How Small Children Communicate:
A few weeks ago I spent time with a friend’s 15 month old daughter. She has learned some baby sign language recently, specifically the sign for “done”. What this has translated to is, when she is put into her high chair (and she doesn’t want to be there) she starts signing “done” before throwing everything out of her high chair tray. She is definitely communicating with the adults in the room, before she has the verbal language to tell everyone what she wants.
What is Infant Sign Language?
Infant sign language or baby sign language is not the same as sign language. Unlike ASL, it is simplistic and does not have grammar. Some signs are adapted from ASL. These can be arbitrary where the sign does not mime the action, or iconic where the sign looks like or mimes the action / word.
For example, the sign for drink is iconic. It mimes taking a drink:
The signs for play, hurt and mom are arbitrary. The gesture does not mime the word or action:
Signs can be taught to children from around 8 months to 10 months, at the developmental “gesture stage”. At this stage, children are starting to be able to communicate through gestures, like pointing, but don’t yet have verbal skills. It is easier for babies to learn the iconic signs at this stage. Although signing will supplement communication, it won’t replace speech. Signing and spoken language are meant to develop together.

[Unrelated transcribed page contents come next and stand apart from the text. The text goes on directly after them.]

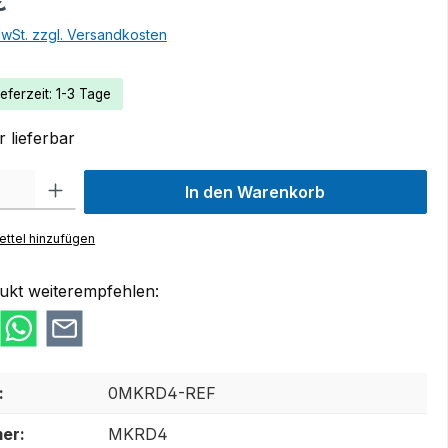
€
MwSt. zzgl. Versandkosten
eferzeit: 1-3 Tage
 lieferbar
 Gib den gewünschten Wert ein oder benutze die Schaltflächen um die Anzah
In den Warenkorb
ttel hinzufügen
ukt weiterempfehlen:
:
0MKRD4-REF
er:
MKRD4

Advantages of Teaching Infant Sign Language:
The advantages of teaching sign language to babies are many, especially when consulting the extensive parenting websites advocating this practice. Teaching sign language can build richer communication between parents and children, children will have better performance on receptive and expressive verbal language tests, children will improve their communicative, cognitive, social and adaptive behavior and so on. More practically, it could reduce tantrums and frustration over miscommunication between parents and their small children.
The research on the positive impacts of teaching baby sign language is mostly inconclusive. There is similar language development between infants that learn signs and those that don’t. Communication does improve when parents are using spontaneous gesture with their kids, versus using the arbitrary signs taken from ASL, perhaps because children are using more critical thinking skills versus memorization.
Families can also communicate without using formal baby signs, in fact, paying attention to non-verbal cues can help babies learn language just as well. This could be as simple as verbally labeling the things that babies are pointing or looking at, for example, that is a dog, this is a cat. Responding to these attempts at non-verbal communication can help babies develop more vocabulary earlier.
The most interesting comment from research on infant sign language was that it will neither (conclusively) help nor harm your child’s verbal language development. If parents do want to try, the advice is to: start early, introduce naturally, and not get too hung up on proper use of signs.
I will have a baby this summer. When I first learned about infant sign language I thought of it as a way to learn what my baby was thinking and hopefully avoid frustration and temper tantrums. After some research it is clear that baby sign language is a fun way to interact with your child and help to get started with teaching the words for the things in their world. However, visual cues in general are likely just as important, and less formal interactions are just as helpful in the long run. It seems that the benefits from infant sign language are just as likely to come from focused attention from parents on non-verbal cues than teaching the actual signs.